Non-sequitur again. No President has ever previously suggested that the Torture Statute was either unconstitutional or didn't apply in wartime.
By exploring the boundaries of what is lawful, the administration's analyses identified how a decision maker could act in an extraordinary situation. For example, suppose that the United States captures a high-level Al Qaeda leader who knows the location of a nuclear weapon in an American city. Congress should not prevent the president from taking necessary measures to elicit its location, just as it should not prohibit him from making other strategic or tactical choices in war. In hearings this week, Sen. Charles E. Schumer (D-N.Y.) recognized that “very few people in this room or in America … would say that torture should never, ever be used, particularly if thousands of lives are at stake.”

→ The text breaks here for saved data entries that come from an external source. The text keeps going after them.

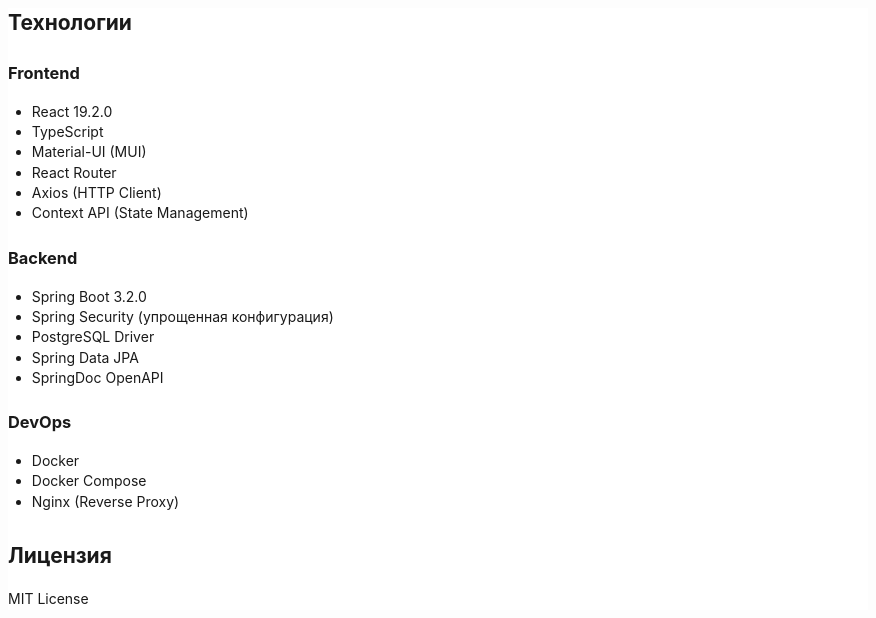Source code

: ## Технологии

### Frontend
- React 19.2.0
- TypeScript
- Material-UI (MUI)
- React Router
- Axios (HTTP Client)
- Context API (State Management)

### Backend
- Spring Boot 3.2.0
- Spring Security (упрощенная конфигурация)
- PostgreSQL Driver
- Spring Data JPA
- SpringDoc OpenAPI

### DevOps
- Docker
- Docker Compose
- Nginx (Reverse Proxy)

## Лицензия

MIT License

This is so wrong on two levels. First off, not one of the memos at issue is about the rare hypothetical 'terrorist known to have an a-bomb in NY' (TABNY) scenario. Rather, they are about the care and torture of all so-called 'enemy combatants'. Not a single one of these people has ever been alleged to have WMDs in the US. It may be that many people got tortured for denying knowledge of the existence of WMDs in Iraq, but the evidence points rather strongly in the direction that these weapons never took the trouble to exist.
Prof. Yoo's resolution of the TABNY scenario is wrong on its own terms too, because it legitimates a torture regime that, even judged by its own starkly utilitarian morality, will inevitably err on the side of excessive torture . Explaining why that is is a little complicated, so I'm going to defer that to another posting that I'll put up no later than Monday.
Ultimately, the administration's policy is consistent with the law.
“Consistent with the law” because (although Prof. Yoo has soft-pedaled it in this op-ed) the memo says that the Constitution allows the President to do what he wants if he justifies it by miliary necessity.
If the American people disagree with that policy, they have options: Congress can change the law, or the electorate can change the administration.
True. But you left one out: the courts can find that your interpretation sounds in Nuremburg.